Problem requirements - A precise reproduction of every record below is needed, minus the pictures.

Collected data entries
——

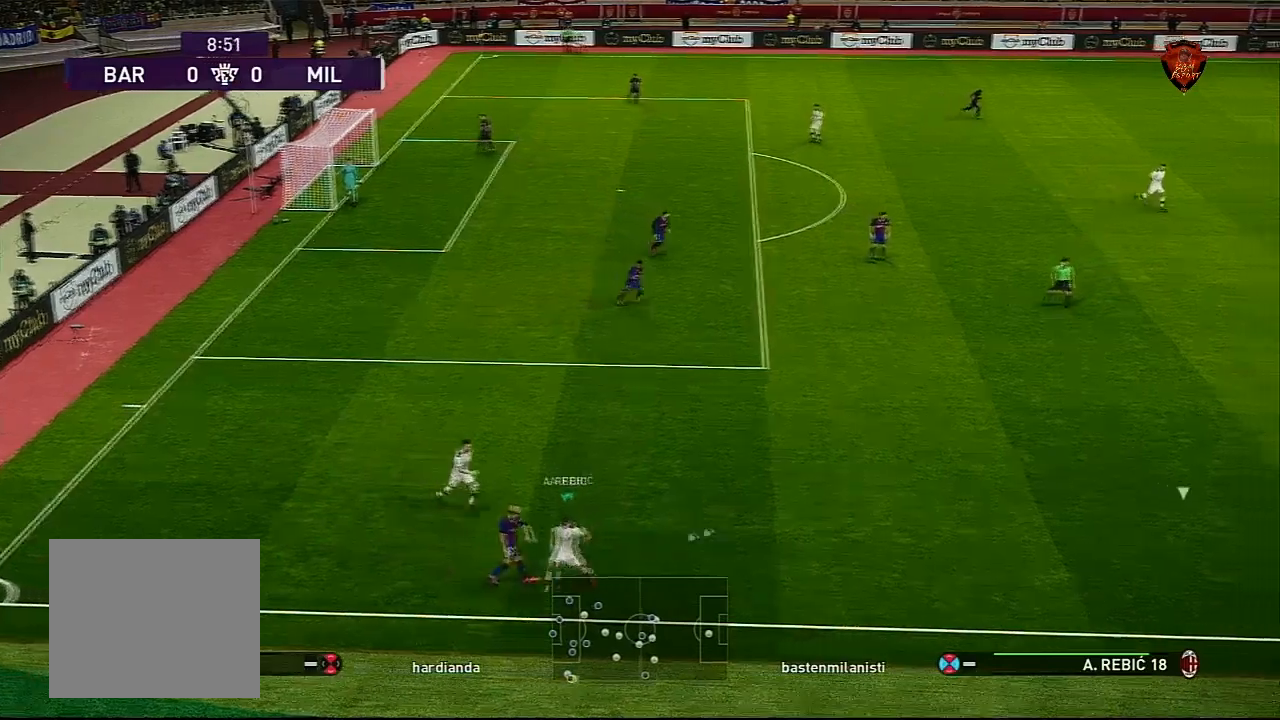
{"buttons": ["CROSS", "SQUARE", "R1"], "left_stick": "center", "right_stick": "center", "events": [[133, "L1", "down"], [300, "L1", "up"]]}
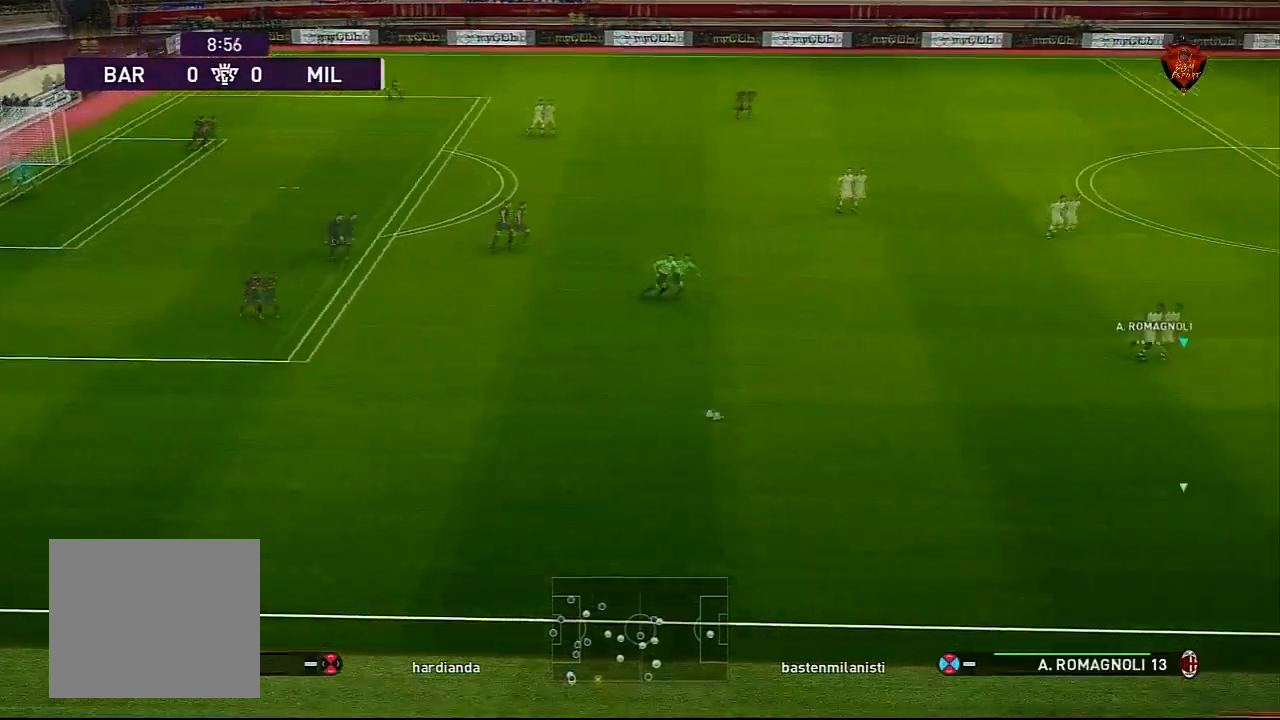
{"buttons": ["CROSS", "SQUARE", "R1"], "left_stick": "center", "right_stick": "center", "events": []}
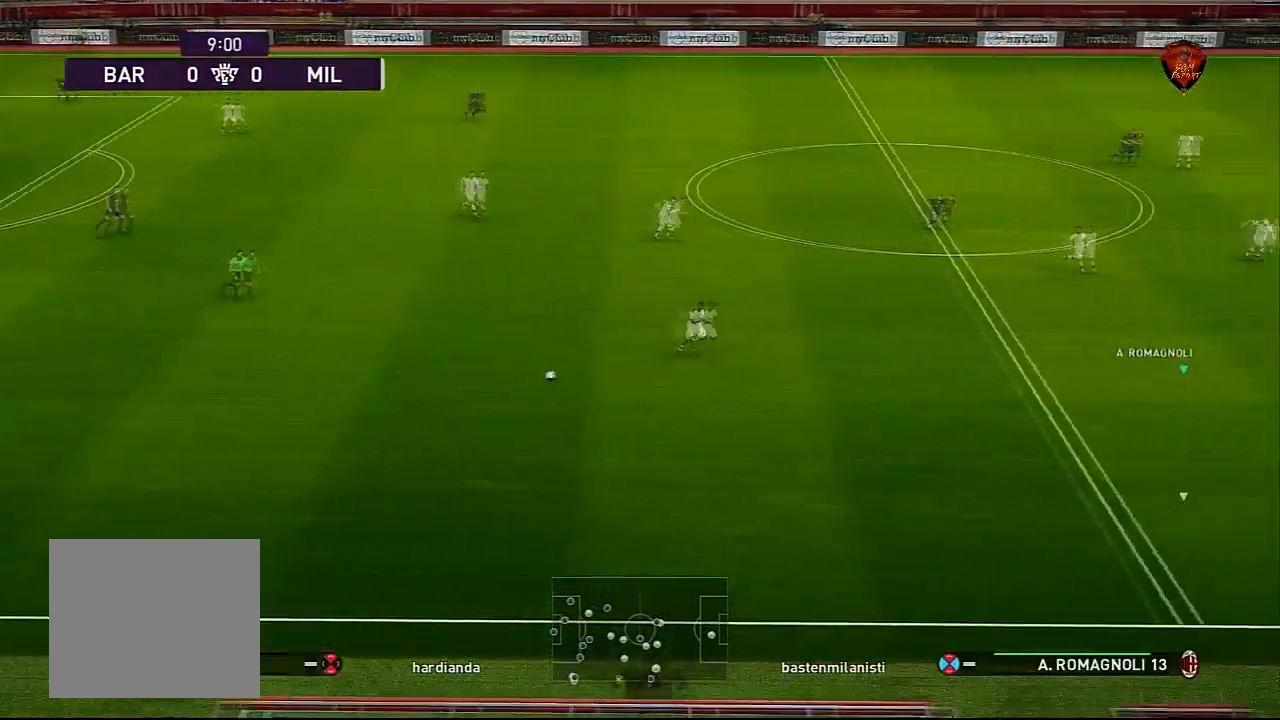
{"buttons": ["CROSS", "SQUARE", "R1"], "left_stick": "center", "right_stick": "center", "events": []}
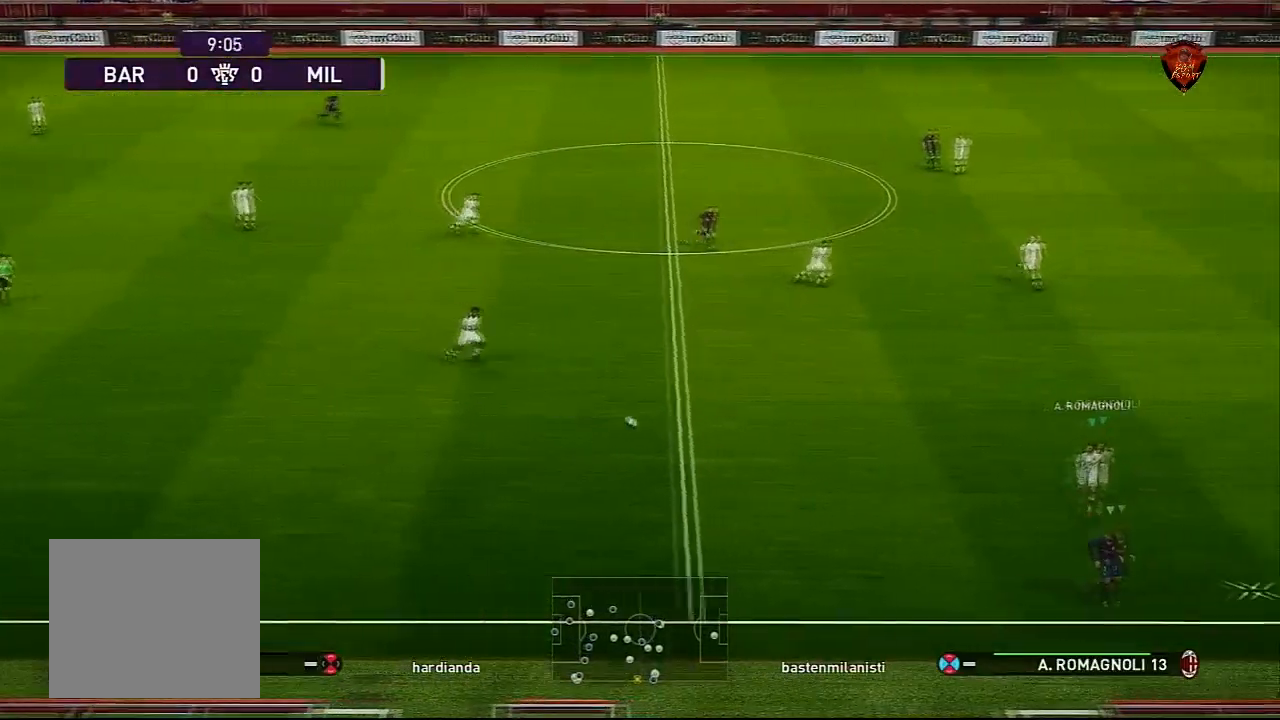
{"buttons": ["CROSS", "SQUARE", "R1"], "left_stick": "center", "right_stick": "center", "events": []}
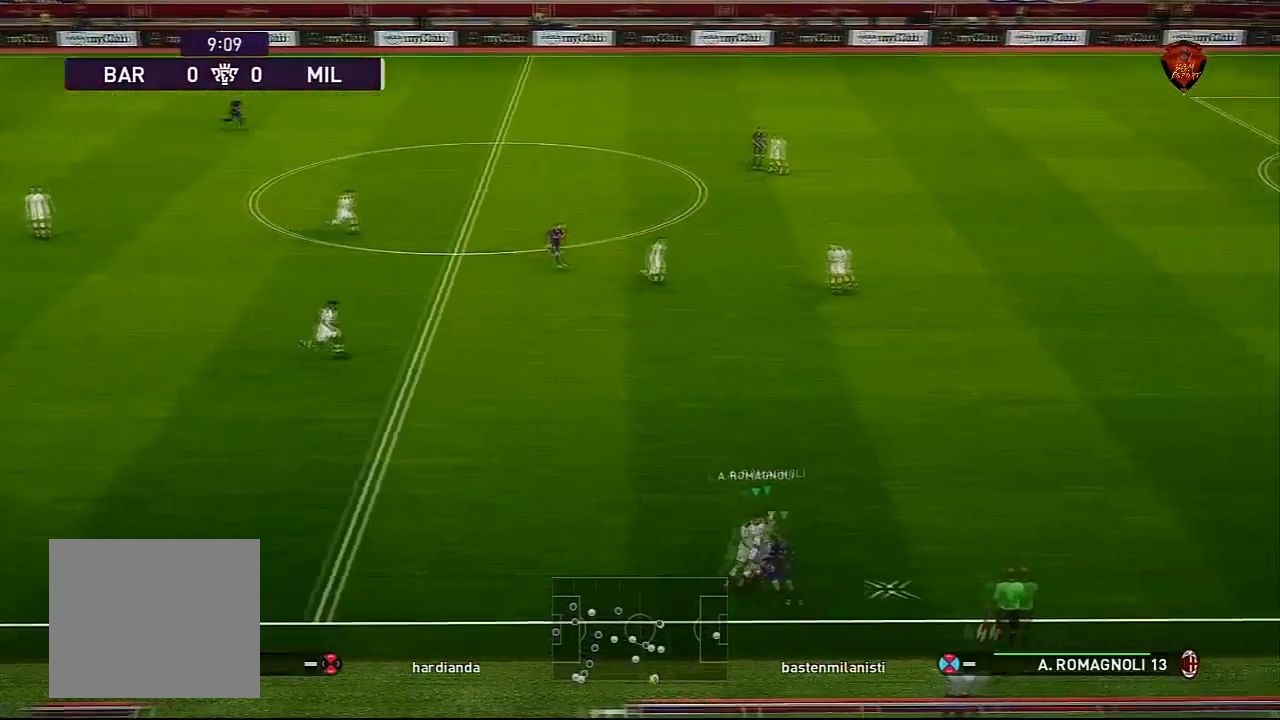
{"buttons": ["CROSS", "SQUARE", "R1"], "left_stick": "center", "right_stick": "center", "events": []}
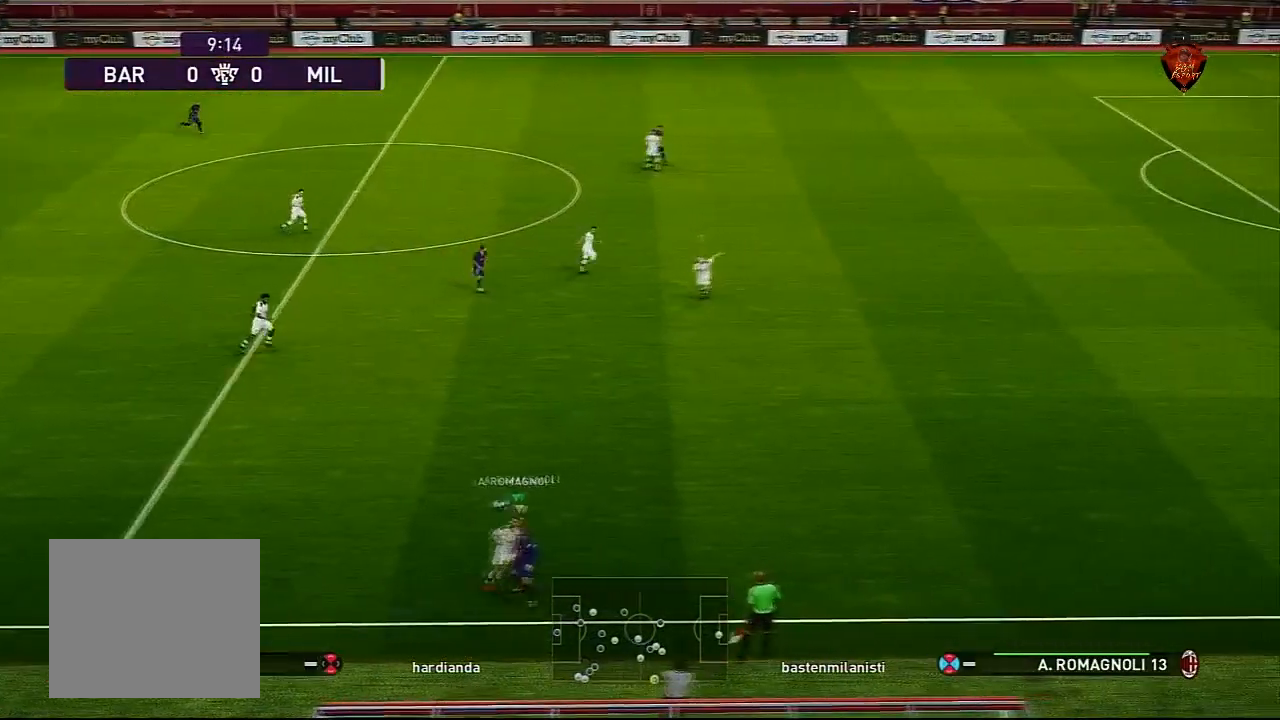
{"buttons": ["CROSS"], "left_stick": "up-left", "right_stick": "center", "events": [[367, "left_stick", "up-left"], [467, "SQUARE", "up"], [500, "R1", "up"]]}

——

Solved problem -
{"buttons": ["CROSS", "SQUARE", "R1"], "left_stick": "center", "right_stick": "center", "events": [[133, "L1", "down"], [300, "L1", "up"]]}
{"buttons": ["CROSS", "SQUARE", "R1"], "left_stick": "center", "right_stick": "center", "events": []}
{"buttons": ["CROSS", "SQUARE", "R1"], "left_stick": "center", "right_stick": "center", "events": []}
{"buttons": ["CROSS", "SQUARE", "R1"], "left_stick": "center", "right_stick": "center", "events": []}
{"buttons": ["CROSS", "SQUARE", "R1"], "left_stick": "center", "right_stick": "center", "events": []}
{"buttons": ["CROSS"], "left_stick": "up-left", "right_stick": "center", "events": [[367, "left_stick", "up-left"], [467, "SQUARE", "up"], [500, "R1", "up"]]}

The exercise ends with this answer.